▼

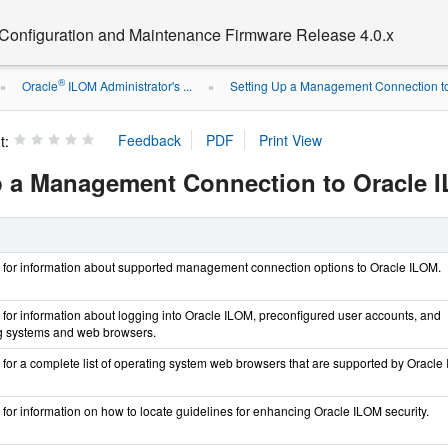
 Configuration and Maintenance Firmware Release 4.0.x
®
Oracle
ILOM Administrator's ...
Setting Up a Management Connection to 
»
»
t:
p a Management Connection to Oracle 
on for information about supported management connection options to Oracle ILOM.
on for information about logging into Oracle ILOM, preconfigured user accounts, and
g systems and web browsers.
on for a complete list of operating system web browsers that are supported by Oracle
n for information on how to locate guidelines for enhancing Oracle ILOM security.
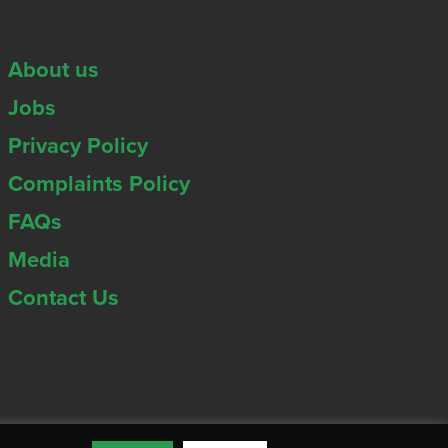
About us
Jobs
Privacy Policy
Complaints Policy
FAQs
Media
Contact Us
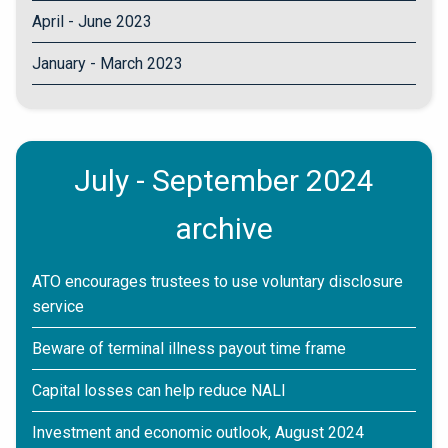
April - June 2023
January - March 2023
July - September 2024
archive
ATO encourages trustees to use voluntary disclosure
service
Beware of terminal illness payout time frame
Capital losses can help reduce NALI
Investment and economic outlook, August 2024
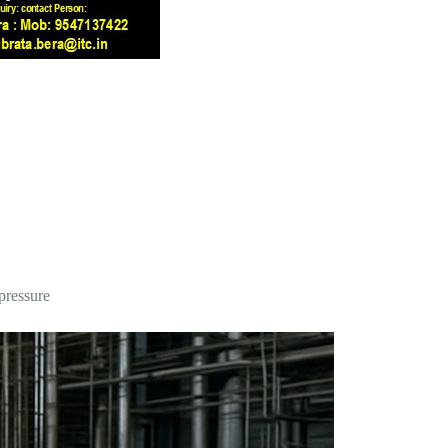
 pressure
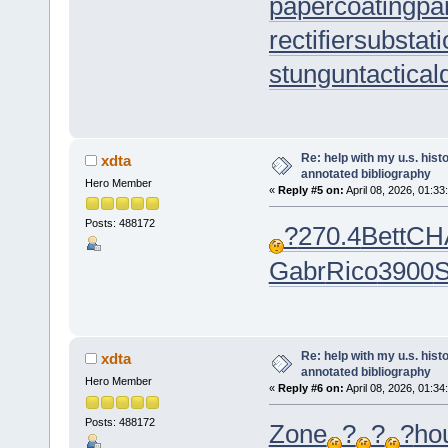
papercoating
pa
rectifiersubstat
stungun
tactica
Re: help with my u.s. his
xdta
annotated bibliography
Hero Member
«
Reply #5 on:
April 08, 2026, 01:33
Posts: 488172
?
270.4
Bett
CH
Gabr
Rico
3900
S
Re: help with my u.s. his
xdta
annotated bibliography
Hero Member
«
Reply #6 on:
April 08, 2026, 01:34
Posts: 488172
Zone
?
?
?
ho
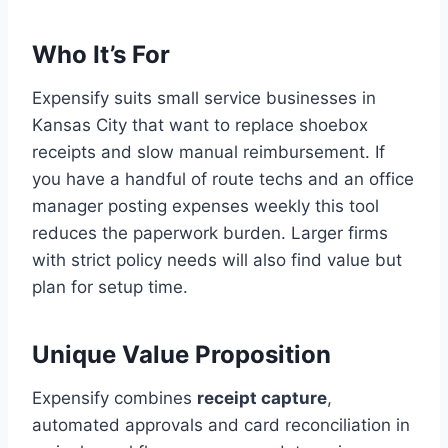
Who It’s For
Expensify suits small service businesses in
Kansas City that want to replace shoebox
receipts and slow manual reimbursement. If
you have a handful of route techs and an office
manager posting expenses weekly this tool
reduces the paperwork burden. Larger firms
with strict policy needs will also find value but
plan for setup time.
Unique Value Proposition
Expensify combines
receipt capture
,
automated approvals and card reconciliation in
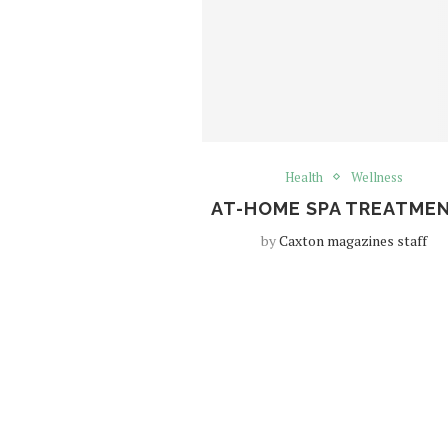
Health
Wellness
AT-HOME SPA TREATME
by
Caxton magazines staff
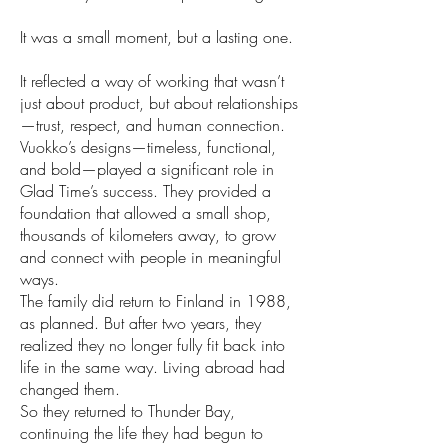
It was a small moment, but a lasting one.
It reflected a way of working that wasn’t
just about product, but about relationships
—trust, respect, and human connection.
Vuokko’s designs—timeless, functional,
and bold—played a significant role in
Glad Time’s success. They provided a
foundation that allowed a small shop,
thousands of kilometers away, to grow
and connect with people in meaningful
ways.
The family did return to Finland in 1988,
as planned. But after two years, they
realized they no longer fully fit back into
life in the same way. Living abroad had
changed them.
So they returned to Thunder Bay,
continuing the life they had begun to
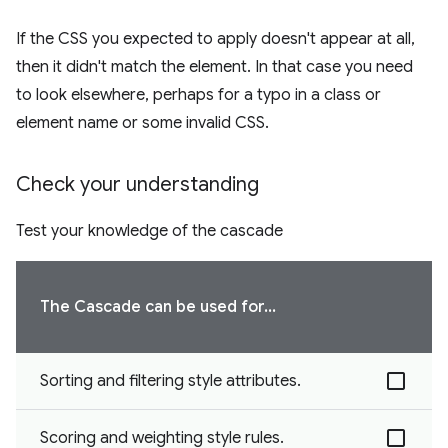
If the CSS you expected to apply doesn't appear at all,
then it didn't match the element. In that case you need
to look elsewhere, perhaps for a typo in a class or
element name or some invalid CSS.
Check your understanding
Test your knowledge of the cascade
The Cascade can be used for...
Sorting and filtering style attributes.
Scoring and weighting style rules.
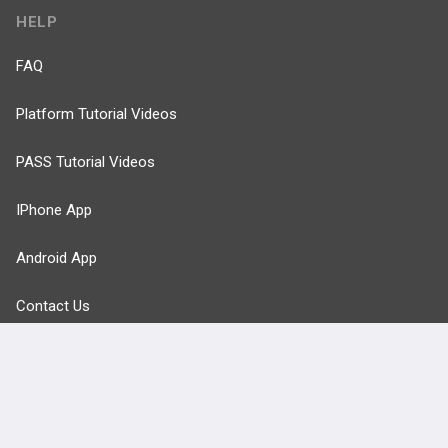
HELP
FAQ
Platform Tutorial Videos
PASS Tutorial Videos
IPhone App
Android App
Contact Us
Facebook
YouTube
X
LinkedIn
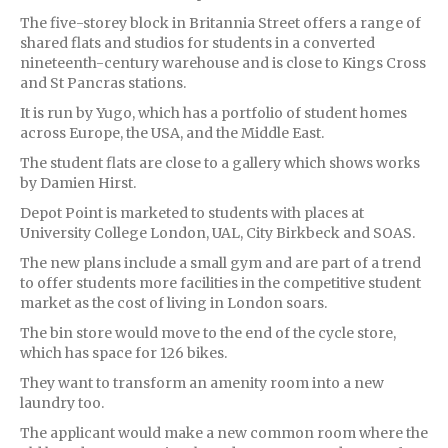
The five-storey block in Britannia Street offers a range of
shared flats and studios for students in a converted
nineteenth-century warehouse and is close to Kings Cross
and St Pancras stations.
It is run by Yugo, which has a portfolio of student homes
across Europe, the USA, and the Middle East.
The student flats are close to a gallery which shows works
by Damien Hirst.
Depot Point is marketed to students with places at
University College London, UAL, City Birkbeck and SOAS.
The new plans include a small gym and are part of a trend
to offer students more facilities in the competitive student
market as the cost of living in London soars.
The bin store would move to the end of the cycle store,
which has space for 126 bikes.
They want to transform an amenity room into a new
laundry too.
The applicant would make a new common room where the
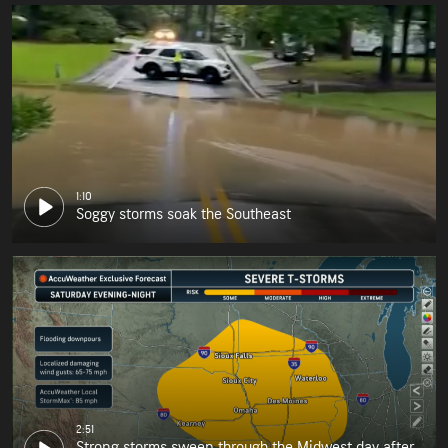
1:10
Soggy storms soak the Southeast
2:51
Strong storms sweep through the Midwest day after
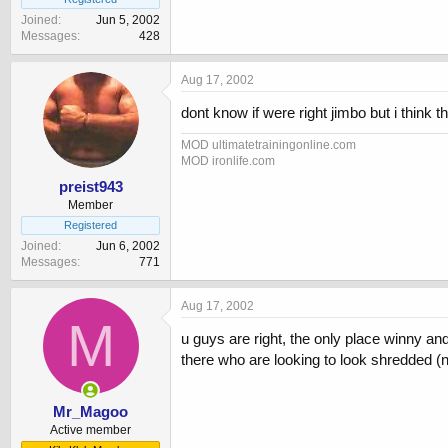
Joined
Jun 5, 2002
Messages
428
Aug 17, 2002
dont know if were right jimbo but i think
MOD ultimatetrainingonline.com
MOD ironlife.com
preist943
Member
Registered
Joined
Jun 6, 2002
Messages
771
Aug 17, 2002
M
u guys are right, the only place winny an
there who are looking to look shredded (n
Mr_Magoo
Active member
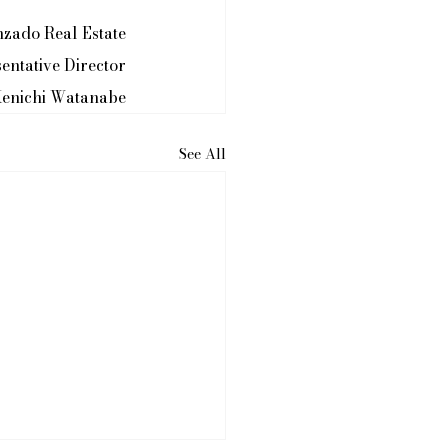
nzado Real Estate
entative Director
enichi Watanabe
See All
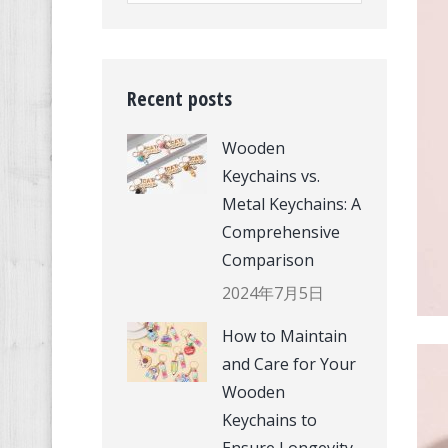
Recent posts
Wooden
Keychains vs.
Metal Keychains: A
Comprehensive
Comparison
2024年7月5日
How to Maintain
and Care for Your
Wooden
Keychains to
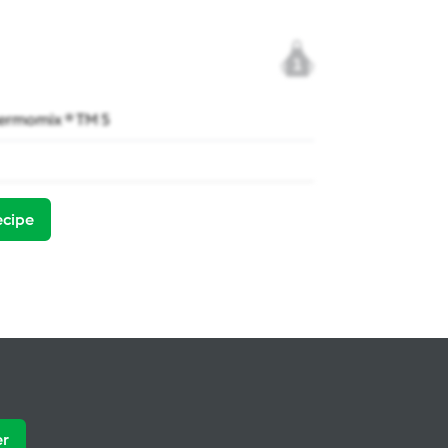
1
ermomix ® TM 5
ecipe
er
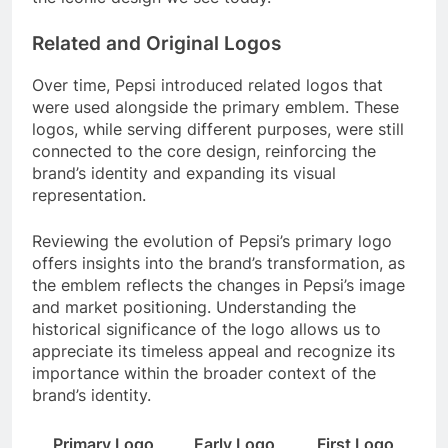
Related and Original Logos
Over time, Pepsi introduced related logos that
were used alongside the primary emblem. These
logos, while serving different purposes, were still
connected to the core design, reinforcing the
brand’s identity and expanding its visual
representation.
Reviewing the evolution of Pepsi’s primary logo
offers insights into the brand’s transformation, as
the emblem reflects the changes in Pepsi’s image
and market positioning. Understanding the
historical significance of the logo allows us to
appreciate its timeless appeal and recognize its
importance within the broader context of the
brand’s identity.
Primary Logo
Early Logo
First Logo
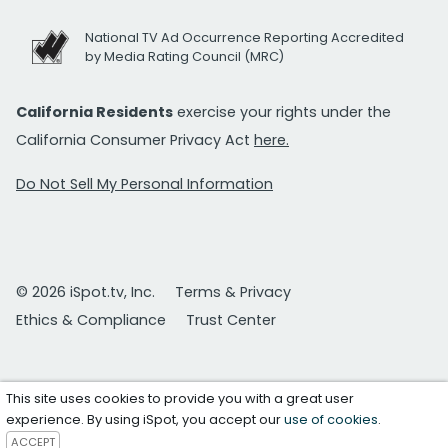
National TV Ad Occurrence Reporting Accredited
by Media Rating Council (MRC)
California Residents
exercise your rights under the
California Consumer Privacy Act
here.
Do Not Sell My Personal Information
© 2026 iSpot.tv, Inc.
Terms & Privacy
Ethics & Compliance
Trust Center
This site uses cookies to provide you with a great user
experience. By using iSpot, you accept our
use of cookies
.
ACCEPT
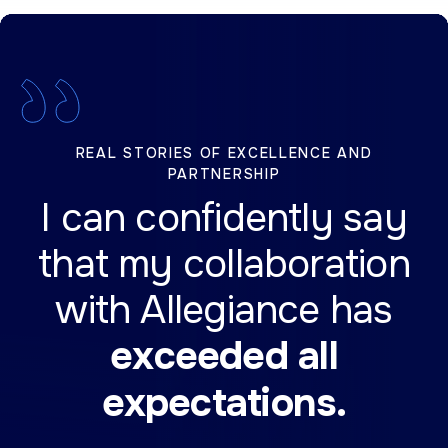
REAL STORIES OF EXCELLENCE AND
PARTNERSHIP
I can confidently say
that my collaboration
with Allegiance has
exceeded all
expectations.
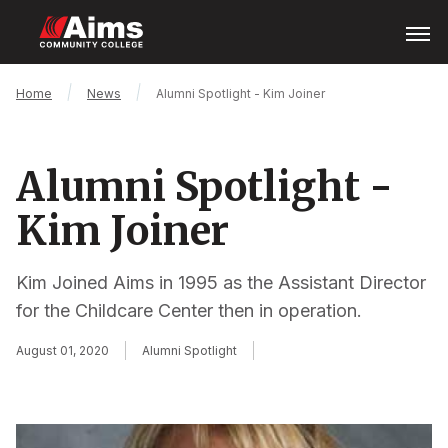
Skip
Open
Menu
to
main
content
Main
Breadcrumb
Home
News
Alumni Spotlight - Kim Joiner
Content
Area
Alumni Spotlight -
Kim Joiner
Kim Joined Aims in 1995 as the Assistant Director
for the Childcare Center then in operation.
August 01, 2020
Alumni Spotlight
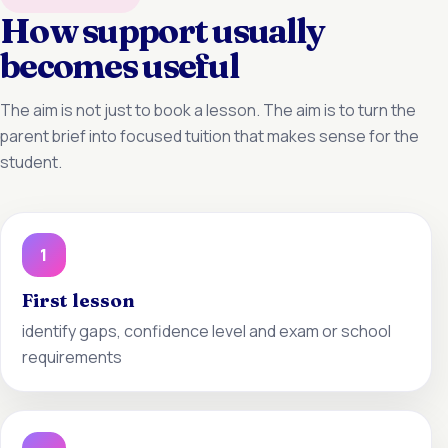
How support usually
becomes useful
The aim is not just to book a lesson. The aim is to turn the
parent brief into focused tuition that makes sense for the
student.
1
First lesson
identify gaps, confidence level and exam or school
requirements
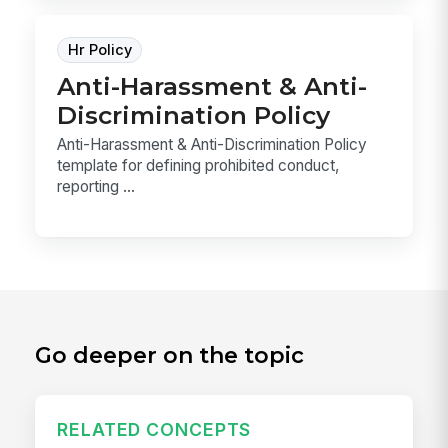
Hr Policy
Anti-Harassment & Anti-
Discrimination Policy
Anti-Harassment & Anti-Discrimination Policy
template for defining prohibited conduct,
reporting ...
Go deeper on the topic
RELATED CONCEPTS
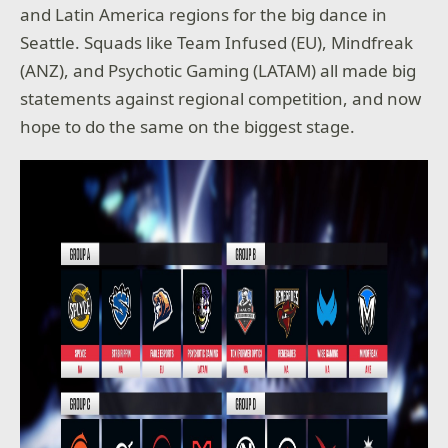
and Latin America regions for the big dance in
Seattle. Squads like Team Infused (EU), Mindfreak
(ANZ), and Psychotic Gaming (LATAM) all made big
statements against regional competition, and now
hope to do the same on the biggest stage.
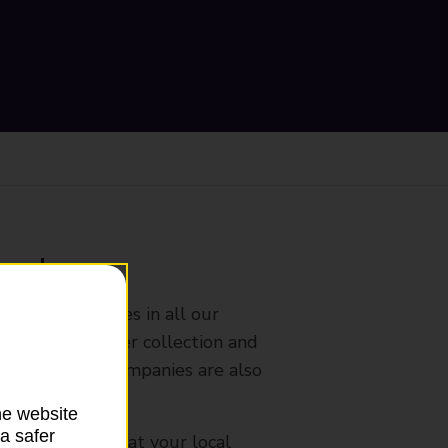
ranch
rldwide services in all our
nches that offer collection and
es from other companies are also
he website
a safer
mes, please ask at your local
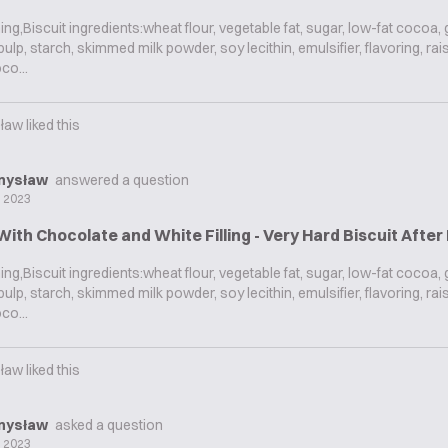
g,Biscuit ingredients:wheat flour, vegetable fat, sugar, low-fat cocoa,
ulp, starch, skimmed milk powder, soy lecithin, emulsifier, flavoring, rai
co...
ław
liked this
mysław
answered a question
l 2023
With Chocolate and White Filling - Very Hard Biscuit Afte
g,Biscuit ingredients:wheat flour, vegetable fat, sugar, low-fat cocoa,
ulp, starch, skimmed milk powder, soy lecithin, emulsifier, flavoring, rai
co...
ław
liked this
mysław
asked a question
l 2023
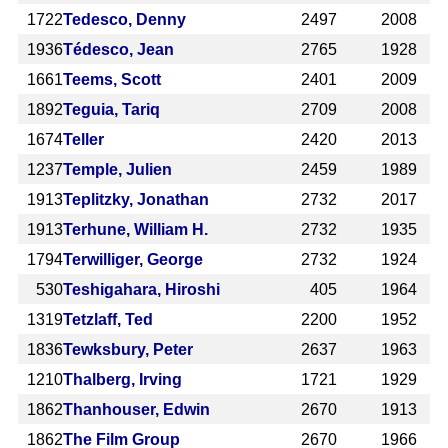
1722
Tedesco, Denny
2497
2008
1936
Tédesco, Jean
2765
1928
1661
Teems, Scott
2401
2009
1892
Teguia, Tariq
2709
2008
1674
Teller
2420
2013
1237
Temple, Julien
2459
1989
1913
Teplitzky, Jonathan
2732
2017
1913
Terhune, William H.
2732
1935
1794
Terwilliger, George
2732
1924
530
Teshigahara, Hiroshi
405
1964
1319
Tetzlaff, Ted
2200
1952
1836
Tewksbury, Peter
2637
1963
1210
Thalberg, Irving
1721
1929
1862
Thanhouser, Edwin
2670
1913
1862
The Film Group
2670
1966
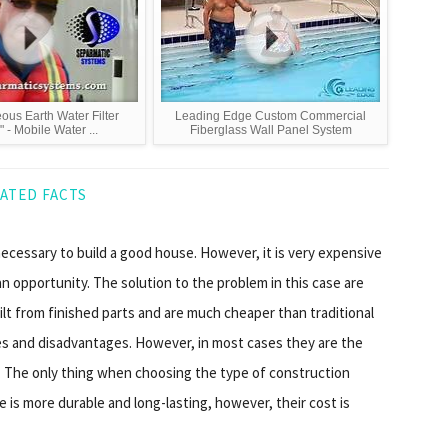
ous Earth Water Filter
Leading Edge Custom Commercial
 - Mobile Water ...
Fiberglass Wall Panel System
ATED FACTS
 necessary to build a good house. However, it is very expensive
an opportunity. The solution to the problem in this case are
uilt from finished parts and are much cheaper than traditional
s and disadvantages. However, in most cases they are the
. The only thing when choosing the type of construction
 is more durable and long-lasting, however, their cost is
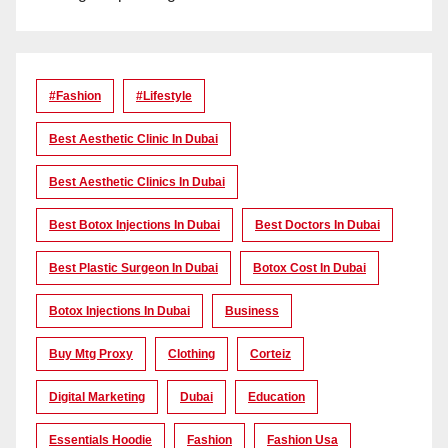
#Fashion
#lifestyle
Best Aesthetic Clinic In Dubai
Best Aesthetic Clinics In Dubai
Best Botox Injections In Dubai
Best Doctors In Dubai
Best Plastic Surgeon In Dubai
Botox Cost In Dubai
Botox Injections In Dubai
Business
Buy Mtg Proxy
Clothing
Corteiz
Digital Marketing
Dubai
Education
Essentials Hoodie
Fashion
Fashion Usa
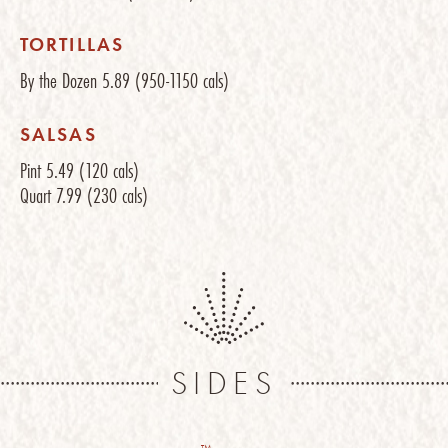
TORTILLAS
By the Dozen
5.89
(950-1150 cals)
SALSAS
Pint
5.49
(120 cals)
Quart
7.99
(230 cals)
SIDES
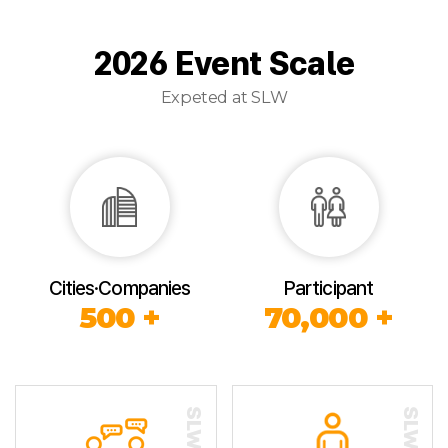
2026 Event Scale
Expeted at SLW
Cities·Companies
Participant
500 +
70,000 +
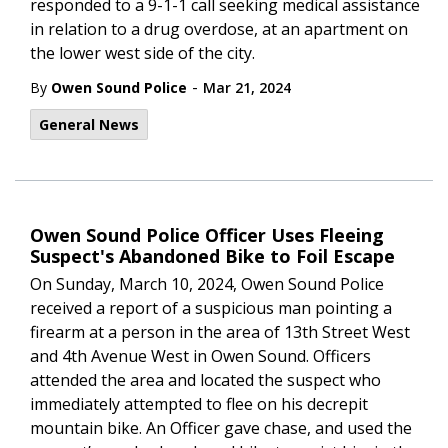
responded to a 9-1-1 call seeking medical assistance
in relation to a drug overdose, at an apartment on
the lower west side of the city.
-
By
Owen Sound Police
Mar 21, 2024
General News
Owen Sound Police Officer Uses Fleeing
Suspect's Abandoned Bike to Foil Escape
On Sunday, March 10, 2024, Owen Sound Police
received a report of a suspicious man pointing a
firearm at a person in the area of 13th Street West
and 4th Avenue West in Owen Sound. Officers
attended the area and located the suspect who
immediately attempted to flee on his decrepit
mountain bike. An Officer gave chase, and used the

▲

§ **What is expected**: Track down every line in the entries that includes the string "lasting", and copy it.

§ **Answer for the task**:
It was a small moment, but a lasting one.
 is more durable and long-lasting, however, their cost is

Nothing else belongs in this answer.